Richard Chambers wants them removed from city property and not necessarily displayed anywhere else. “I think we should take these and, if we don’t sell them for $10 million, dump them in the Inner Harbor,” he said.

Bruce Barnett wants the city to take the statues of Lee and Jackson, melt them down, and use the metal to create statues of Union Generals Ulysses S. Grant and William Tecumseh Sherman.

Olivia Surratt said she is in favor of simply removing the monuments out of respect for victims of slavery. “It is time to show compassion, and removing the monuments would do that,” she said.

Embracing Slavery?

James Loewen, a sociologist, offered a 10-point rationale for removing the monuments. He said the monuments are symbols of racism that “affront African Americans by honoring a cause that intrinsically embraces their enslavement” and “affront thoughtful European Americans by implying that most whites still support white supremacy” when they don’t.

Loewen said that “contextualizing” the monuments, “while much better than doing nothing, is problematic. If a picture is worth 1,000 words, then a massive three-dimensional statue is surely worth at least 10,000. Its hieratic size alone signifies, ‘This cause was great and we value it,’ no matter what words get posted nearby.”

Removing the statues “is not Orwellian,” he continued. “It does not erase history. On the contrary, it tells much more history, both at the place where the statues wind up and in the historical markers that will explain their absence at the sites where they were.”
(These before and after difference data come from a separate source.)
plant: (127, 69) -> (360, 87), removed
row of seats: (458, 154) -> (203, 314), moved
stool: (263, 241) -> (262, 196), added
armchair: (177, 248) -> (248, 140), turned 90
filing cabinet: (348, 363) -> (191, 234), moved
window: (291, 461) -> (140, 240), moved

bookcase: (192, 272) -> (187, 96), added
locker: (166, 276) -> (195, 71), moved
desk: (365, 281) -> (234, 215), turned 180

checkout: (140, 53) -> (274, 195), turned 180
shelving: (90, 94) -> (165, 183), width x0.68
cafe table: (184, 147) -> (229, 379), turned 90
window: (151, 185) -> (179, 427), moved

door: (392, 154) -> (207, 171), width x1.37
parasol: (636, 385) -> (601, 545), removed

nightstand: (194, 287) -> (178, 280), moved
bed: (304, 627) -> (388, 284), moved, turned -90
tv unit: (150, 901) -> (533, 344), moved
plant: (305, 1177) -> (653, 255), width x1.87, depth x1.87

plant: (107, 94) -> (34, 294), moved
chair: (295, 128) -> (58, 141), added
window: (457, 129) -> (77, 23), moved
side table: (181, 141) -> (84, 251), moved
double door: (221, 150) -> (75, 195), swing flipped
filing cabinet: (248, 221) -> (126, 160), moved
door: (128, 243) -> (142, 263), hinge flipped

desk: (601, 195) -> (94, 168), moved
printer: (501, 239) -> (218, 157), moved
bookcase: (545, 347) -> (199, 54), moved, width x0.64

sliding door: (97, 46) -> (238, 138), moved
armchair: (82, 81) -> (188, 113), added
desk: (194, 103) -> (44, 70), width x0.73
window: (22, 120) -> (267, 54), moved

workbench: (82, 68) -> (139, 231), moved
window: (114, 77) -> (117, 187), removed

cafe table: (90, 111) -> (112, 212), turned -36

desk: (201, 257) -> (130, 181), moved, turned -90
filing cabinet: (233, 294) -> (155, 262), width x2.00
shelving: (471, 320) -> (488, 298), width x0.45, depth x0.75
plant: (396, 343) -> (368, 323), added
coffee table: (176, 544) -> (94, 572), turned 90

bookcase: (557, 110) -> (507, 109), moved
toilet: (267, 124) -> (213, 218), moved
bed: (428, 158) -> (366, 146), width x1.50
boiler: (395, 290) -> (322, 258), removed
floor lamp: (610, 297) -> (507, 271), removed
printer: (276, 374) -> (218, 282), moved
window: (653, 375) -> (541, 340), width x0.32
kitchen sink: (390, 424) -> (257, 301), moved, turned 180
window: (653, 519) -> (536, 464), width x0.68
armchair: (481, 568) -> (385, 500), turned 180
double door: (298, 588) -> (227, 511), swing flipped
At the other end of the spectrum were people who want the monuments to stay in place. They argued that if the city removes some monuments now, there could be pressure on the city to remove others in the future.

A recurring idea was to create more monuments to honor African Americans and to put them near the Confederate statues so they could be “in dialogue” with each other.

“Do not remove the monuments,” urged Deborah Rowen. “Instead, create something additional to highlight African Americans. We cannot or should not erase history. But we should learn from it.”

“We do not want to erase the past,” agreed Joaneath Spicer, an art historian. “If we erase it, we forget it.”

Spicer suggested sending the Lee and Jackson monument to Virginia and moving the Thurgood Marshall statue from Pratt Street to Mount Vernon Place.

Kimberly Sheridan suggested that the city erect a statue to Warner T. McGuinn, one of Baltimore’s first African-American city council members and a contemporary of Thurgood Marshall.

“I’ll find a sculptor,” she offered.

Creating Another Monument

Paul Russinoff of Bolton Hill suggested creating a monument honoring three regiments of African American soldiers who fought for the Union during the Civil War, and placing it next to the Lee and Jackson monument in Wyman Park.

It would “force a conversation,” Russinoff said. “Tearing down statues or moving them to an obscure location wouldn’t give anyone hope or solve any problems.”

William Hellman of Baltimore wants to see a new monument to the “victims of the Confederacy.”

Tom  Chalkley, an illustrator and cartoonist, said he’d like to see more murals because he believes statues as an art form are “inert” and “antiquated.”

Chalkley said he believes Baltimore needs more art of all kinds that honors African Americas. “We do not have sufficient representations of African American people in Baltimore City,” he said. “Let’s have public art that tells the other side of the story and tells a new story.”

Several speakers said they were grateful for the forum. “We’re in a room with so many points of view and without having a war with each other,” Hall observed.

Robert Reyes said he is glad for the wide range of ideas. “This discussion is very healthy,” he said. “This is what America is all about.”